Estamos na estrada há um ano e cuidamos de uma temática exclusiva, que é a exploração sexual de crianças e adolescentes no Brasil. O Brasil é o segundo país com maior índice de exploração sexual infantil e o quarto país no índice de casamentos infantis. A estimativa é de mais ou menos 500 mil meninas e meninos explorados anualmente, e a maioria têm entre 7 e 14 anos. São dados muito tristes.
Quando aconteceram essas crises agudas envolvendo o seu pai, você conseguiu separar as coisas, ficar tranquila?

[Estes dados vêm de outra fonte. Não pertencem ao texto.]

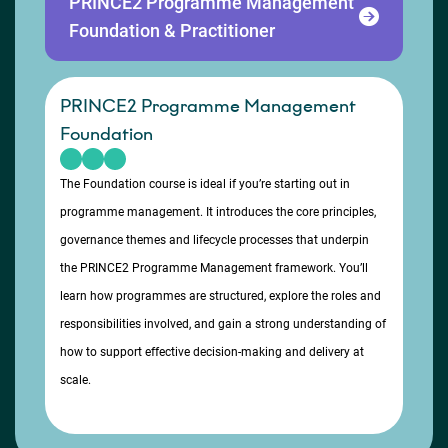
PRINCE2 Programme Management
Foundation & Practitioner
PRINCE2 Programme Management
Foundation
The Foundation course is ideal if you’re starting out in
programme management. It introduces the core principles,
governance themes and lifecycle processes that underpin
the PRINCE2 Programme Management framework. You’ll
learn how programmes are structured, explore the roles and
responsibilities involved, and gain a strong understanding of
how to support effective decision-making and delivery at
scale.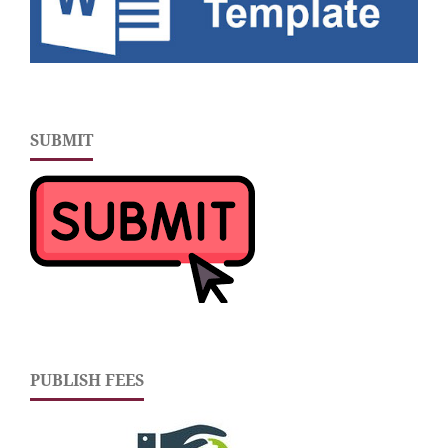
SUBMIT
PUBLISH FEES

Não. É muito triste, muito difícil você ver o nome do seu pai, que é uma pessoa que você conhece há 50 anos, jogado na lama. Quando saiu na Globo aquela primeira chamada dizendo que havia um áudio no qual meu pai dizia pra o Joesley para subornar o (Eduardo) Cunha pra ficar calado, eu estava na rua, ouvindo o rádio. E aí eu cheguei em casa, meus filhos estavam em casa, não tinham ouvido a notícia; liguei no Jornal Nacional, e aí o meu filho virou pra mim e falou assim: “O que é isso? Você acredita? O que está acontecendo?”. Eu falei: “olha, meninos, eu não ouvi esse áudio, ninguém ouviu esse áudio. Mas, eu vou dizer pra vocês, eu corto os meus dois braços se o seu avô falou uma coisa dessas. Eu conheço o seu avô há 50 anos, ele jamais, em tempo algum falaria uma frase dessas.” E, afinal, quando saiu o áudio essa frase não existia. A frase que aparece no áudio é: “Estou mantendo uma boa relação”. “Ah, você deve mesmo fazer isso”. Isto é meu pai.